**Description of the task**. Find every line with the string "Ensure" in the material below and copy it.

BEGIN Data extract

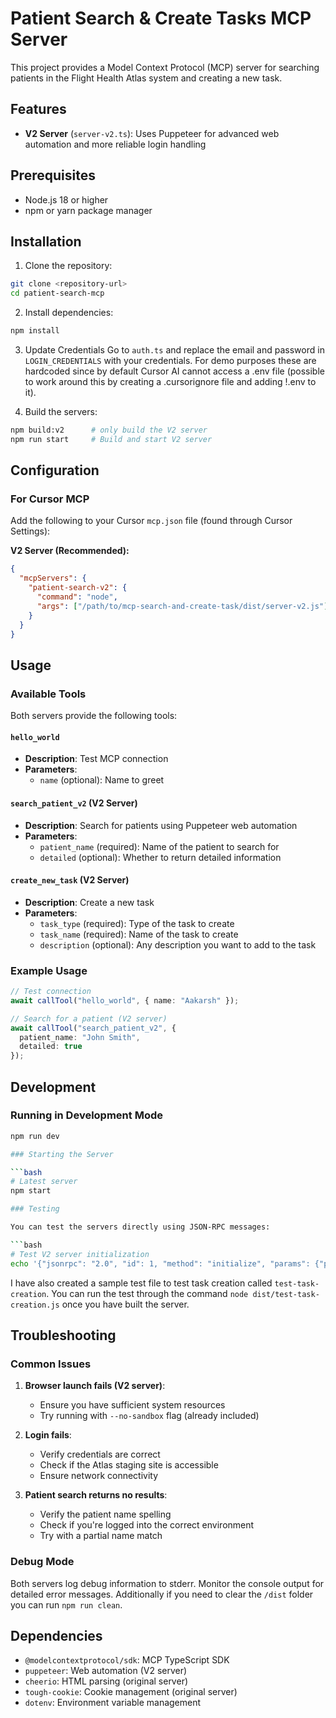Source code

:# Patient Search & Create Tasks MCP Server

This project provides a Model Context Protocol (MCP) server for searching patients in the Flight Health Atlas system and creating a new task.

## Features

- **V2 Server** (`server-v2.ts`): Uses Puppeteer for advanced web automation and more reliable login handling

## Prerequisites

- Node.js 18 or higher
- npm or yarn package manager

## Installation

1. Clone the repository:
```bash
git clone <repository-url>
cd patient-search-mcp
```

2. Install dependencies:
```bash
npm install
```

3. Update Credentials
Go to `auth.ts` and replace the email and password in `LOGIN_CREDENTIALS` with your credentials. 
For demo purposes these are hardcoded since by default Cursor AI cannot access a .env file (possible to work around this by creating a .cursorignore file and adding !.env to it).

4. Build the servers:
```bash
npm build:v2      # only build the V2 server
npm run start     # Build and start V2 server
```

## Configuration

### For Cursor MCP

Add the following to your Cursor `mcp.json` file (found through Cursor Settings):

**V2 Server (Recommended):**
```json
{
  "mcpServers": {
    "patient-search-v2": {
      "command": "node",
      "args": ["/path/to/mcp-search-and-create-task/dist/server-v2.js"]
    }
  }
}
```

## Usage

### Available Tools

Both servers provide the following tools:

#### `hello_world`
- **Description**: Test MCP connection
- **Parameters**: 
  - `name` (optional): Name to greet

#### `search_patient_v2` (V2 Server)
- **Description**: Search for patients using Puppeteer web automation
- **Parameters**:
  - `patient_name` (required): Name of the patient to search for
  - `detailed` (optional): Whether to return detailed information

#### `create_new_task` (V2 Server)
- **Description**: Create a new task
- **Parameters**:
  - `task_type` (required): Type of the task to create
  - `task_name` (required): Name of the task to create
  - `description` (optional): Any description you want to add to the task

### Example Usage

```typescript
// Test connection
await callTool("hello_world", { name: "Aakarsh" });

// Search for a patient (V2 server)
await callTool("search_patient_v2", { 
  patient_name: "John Smith",
  detailed: true 
});
```

## Development

### Running in Development Mode

```bash
npm run dev

### Starting the Server

```bash
# Latest server
npm start

### Testing

You can test the servers directly using JSON-RPC messages:

```bash
# Test V2 server initialization
echo '{"jsonrpc": "2.0", "id": 1, "method": "initialize", "params": {"protocolVersion": "2024-11-05", "capabilities": {}, "clientInfo": {"name": "test", "version": "1.0.0"}}}' | node dist/server-v2.js
```

I have also created a sample test file to test task creation called `test-task-creation`. You can run the test through the command `node dist/test-task-creation.js` once you have built the server.


## Troubleshooting

### Common Issues

1. **Browser launch fails (V2 server)**:
   - Ensure you have sufficient system resources
   - Try running with `--no-sandbox` flag (already included)

2. **Login fails**:
   - Verify credentials are correct
   - Check if the Atlas staging site is accessible
   - Ensure network connectivity

3. **Patient search returns no results**:
   - Verify the patient name spelling
   - Check if you're logged into the correct environment
   - Try with a partial name match

### Debug Mode

Both servers log debug information to stderr. Monitor the console output for detailed error messages.
Additionally if you need to clear the `/dist` folder you can run `npm run clean`.

## Dependencies

- `@modelcontextprotocol/sdk`: MCP TypeScript SDK
- `puppeteer`: Web automation (V2 server)
- `cheerio`: HTML parsing (original server)
- `tough-cookie`: Cookie management (original server)
- `dotenv`: Environment variable management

END Data extract

**Reply**.
   - Ensure you have sufficient system resources
   - Ensure network connectivity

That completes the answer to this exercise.